Purpose
Abdominal intensity-modulated radiation therapy and proton therapy require quantification of target and organ motion to optimize localization and treatment. Although addressed in adults, there is no available literature on this issue in pediatric patients. We assessed physiologic renal motion in pediatric patients.
Methods and Materials
Twenty free-breathing pediatric patients at a median age of 8 years (range, 2-18 years) with intra-abdominal tumors underwent computed tomography (CT) simulation and 4-dimensional CT (4DCT) acquisition (slice thickness, 3 mm). Kidneys and diaphragms were contoured during 8 phases of respiration to estimate center of mass motion. We quantified center of kidney mass mobility vectors in 3 dimensions: anterior-posterior (A-P), medial-lateral (M-L), and superior-inferior (S-I).
Results
Kidney motion decreases linearly with decreasing age and height. The 95% confidence interval for the averaged minima and maxima of renal motion in children younger than 9 years was 5 to 9 mm in the M-L direction, 4 to 11 mm in the A-P direction, and 12 to 25 mm in the S-I dimension for both kidneys. In children older than 9 years, the same confidence interval reveals a widening range of motion that was 5 to 16 mm in the M-L direction, 6 to 17 mm in the A-P direction, and 21 to 52 mm in the S-I direction.
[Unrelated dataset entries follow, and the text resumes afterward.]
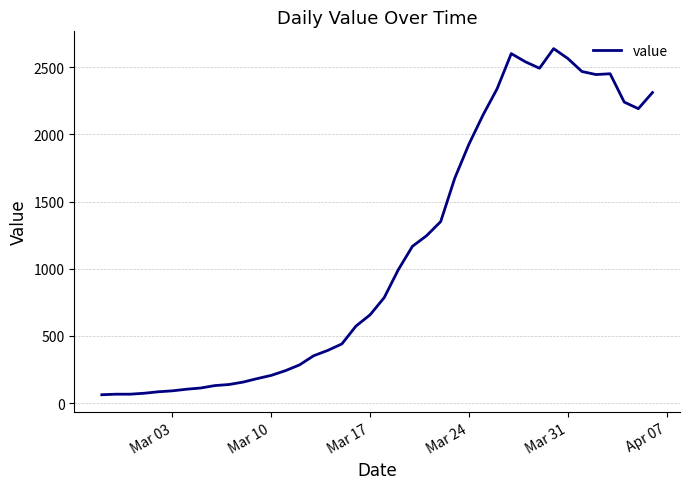

What is the greatest value displayed?

2639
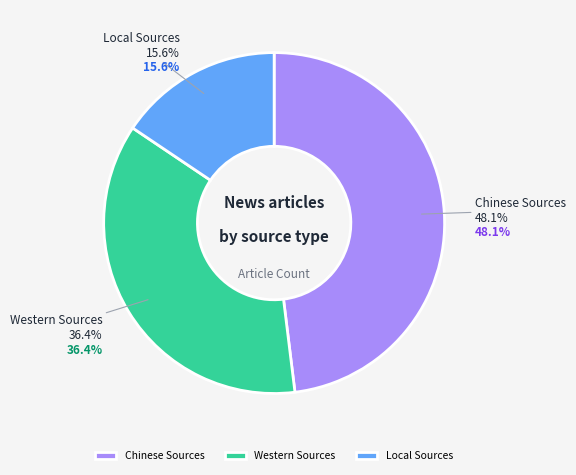

To the nearest percent, what portion does Western Sources represent?

36%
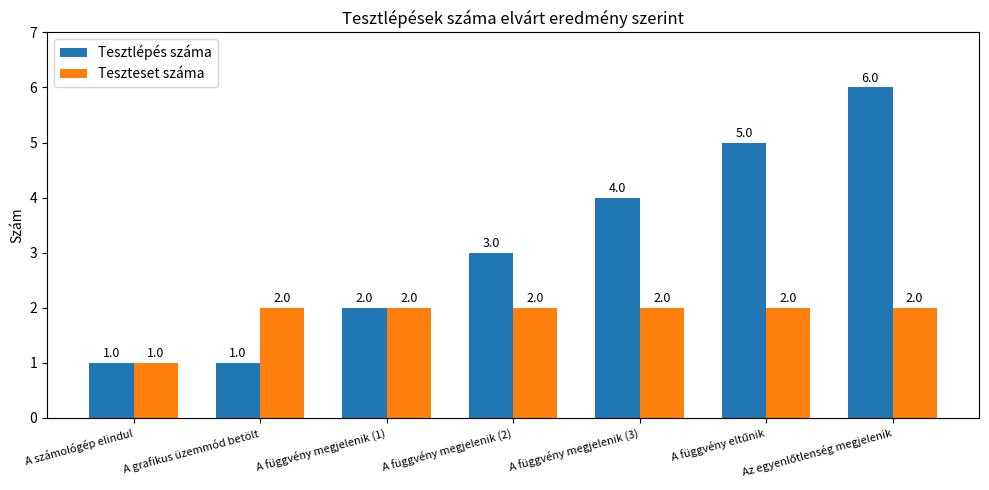

Is it true that Teszteset száma equals 4 at A függvény megjelenik (1)?

False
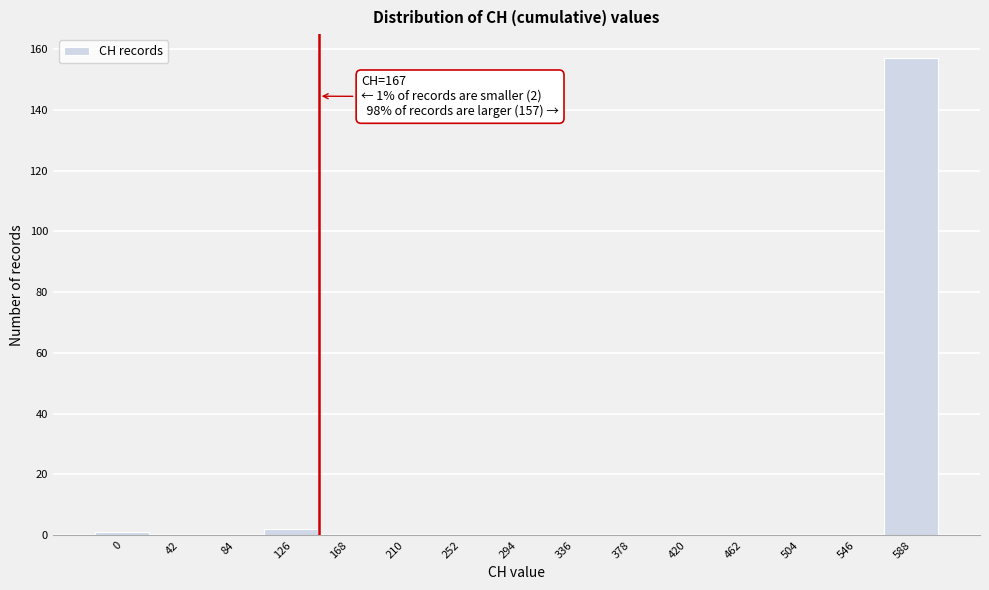

Reading right to left, what are all the values shown in this chart?

588=157	546=0	504=0	462=0	420=0	378=0	336=0	294=0	252=0	210=0	168=0	126=2	84=0	42=0	0=1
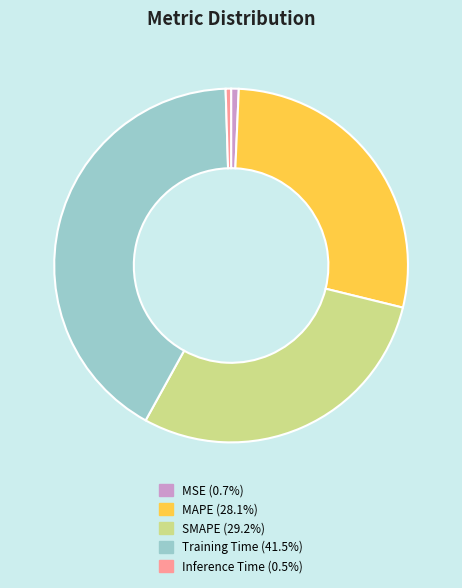

Combined, do MSE and SMAPE account for over 50%?

No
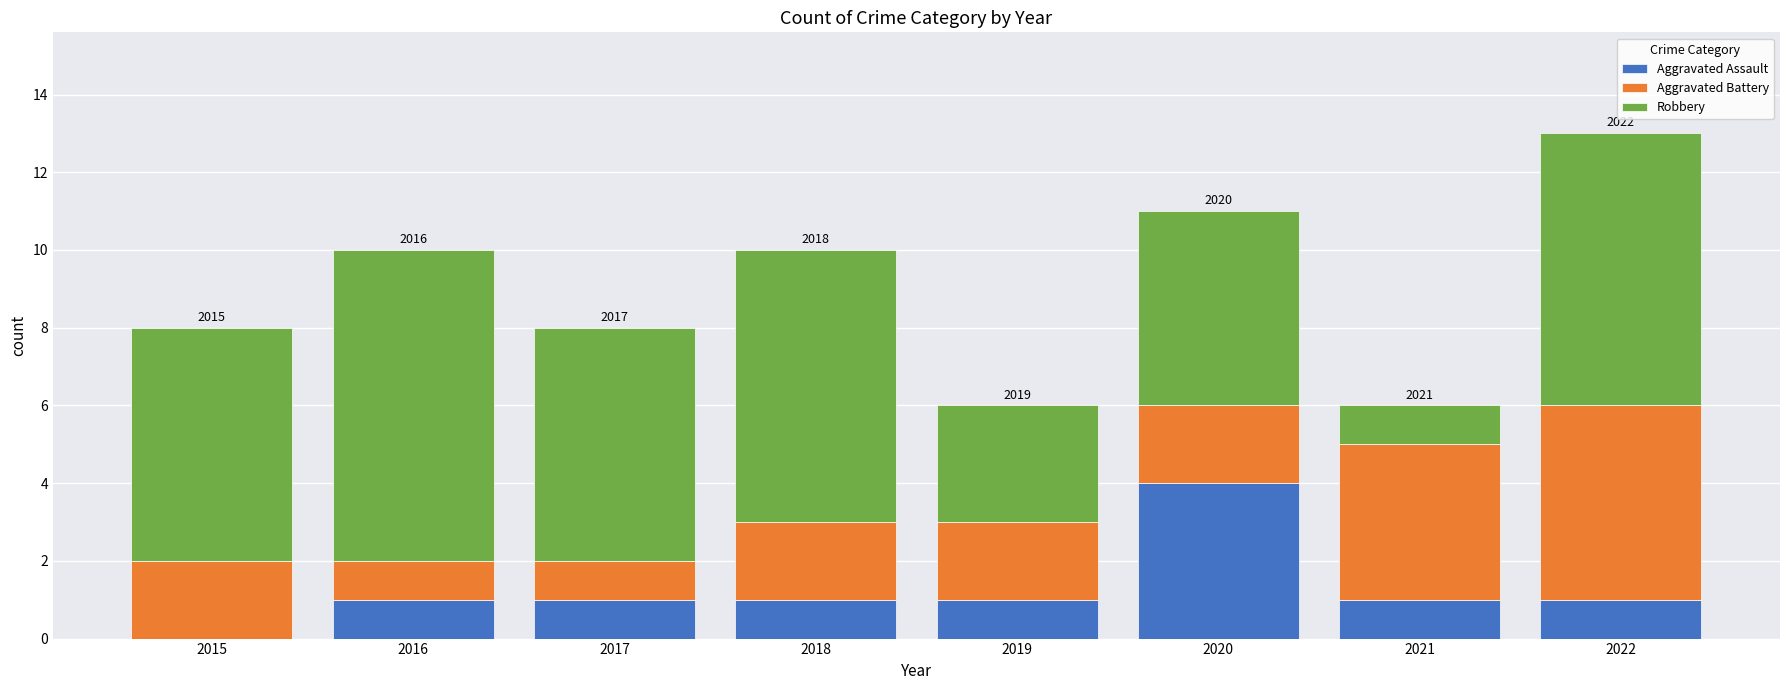

At which category is the sum across all series the highest?

2022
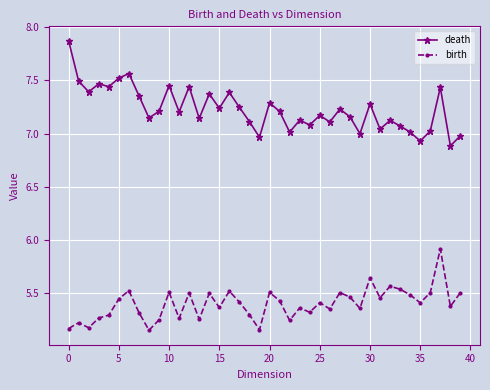

List the series in order of their overall mean, highest first.

death, birth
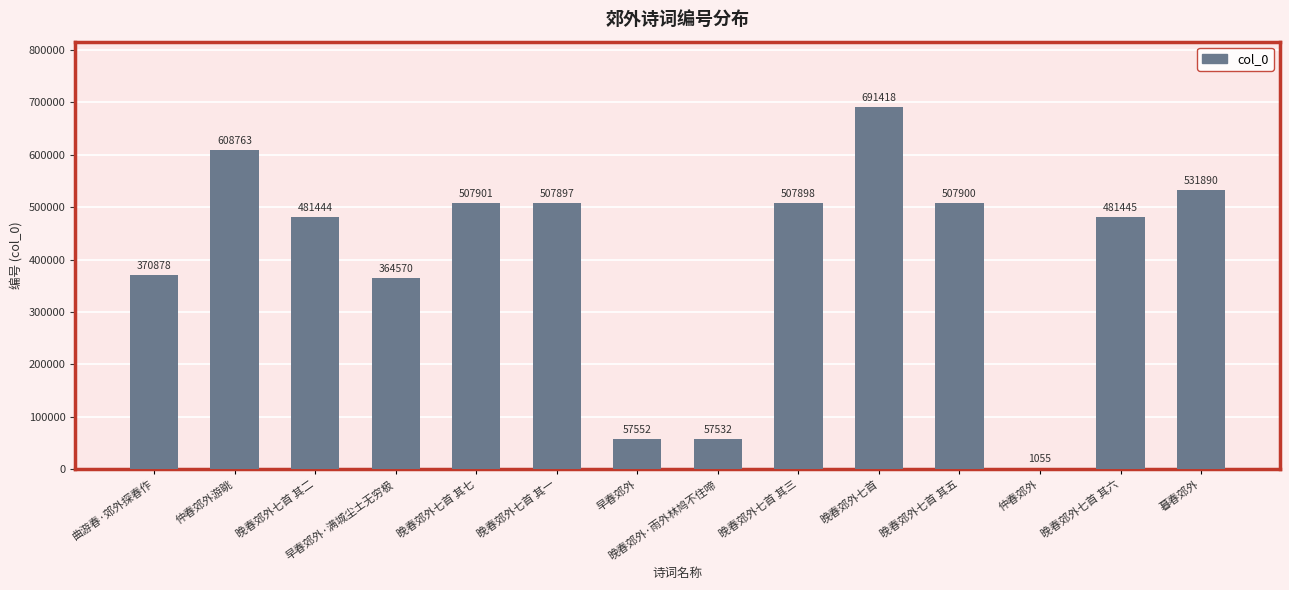

Reading left to right, transcribe all the data shown in this chart.

曲游春·郊外探春作=370878	仲春郊外游眺=608763	晚春郊外七首 其二=481444	早春郊外·满城尘土无穷极=364570	晚春郊外七首 其七=507901	晚春郊外七首 其一=507897	早春郊外=57552	晚春郊外·雨外林鸠不住啼=57532	晚春郊外七首 其三=507898	晚春郊外七首=691418	晚春郊外七首 其五=507900	仲春郊外=1055	晚春郊外七首 其六=481445	暮春郊外=531890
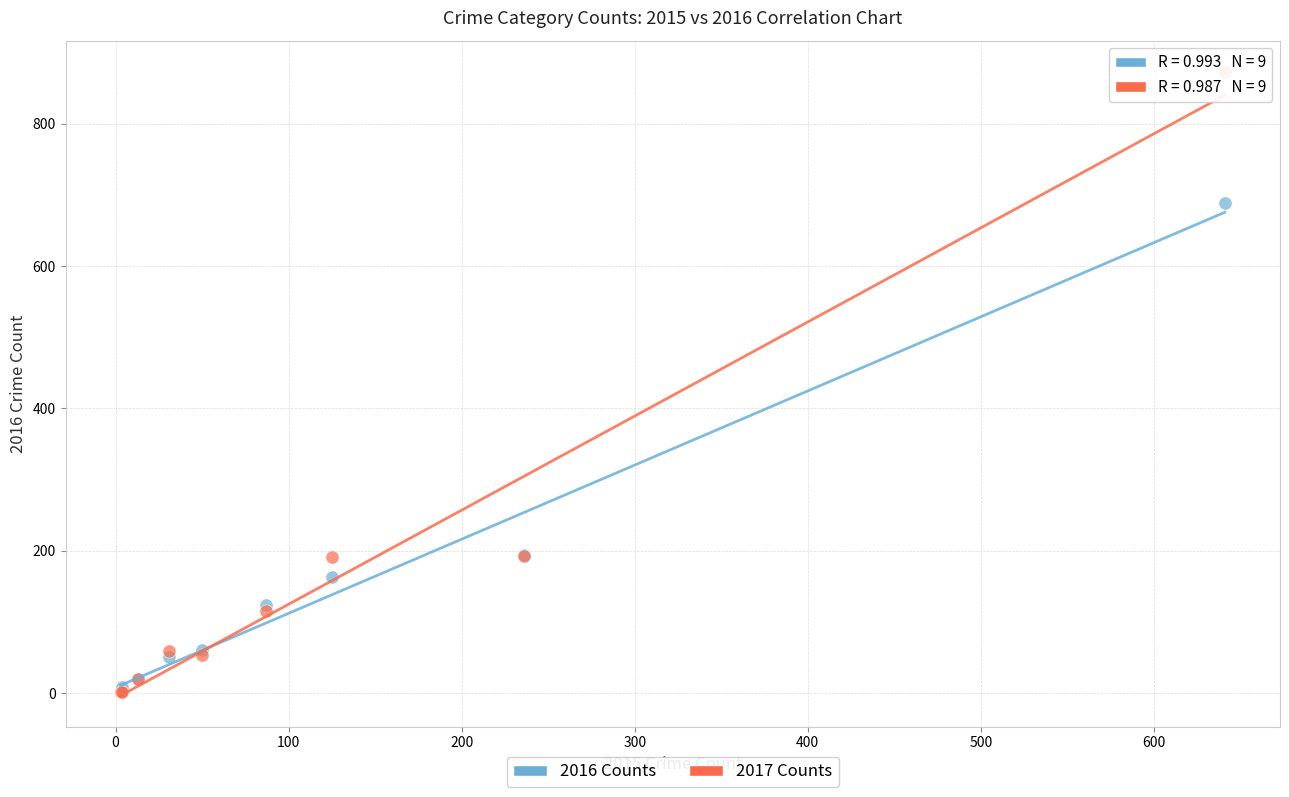

What are all the series names shown in the legend?

2016 Counts, 2017 Counts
Although not statistically significant, renal motion correlated with diaphragm motion in older patients. The correlation between diaphragm motion and BMI was borderline (r = 0.52, p = 0.0816) in younger patients.
Conclusions
Renal motion is age and height dependent. Measuring diaphragmatic motion alone does not reliably quantify pediatric renal motion. Renal motion in young children ranges from 5 to 25 mm in orientation-specific directions. The vectors of motion range from 5 to 52 mm in older children. These preliminary data represent novel analyses of pediatric intra-abdominal organ motion.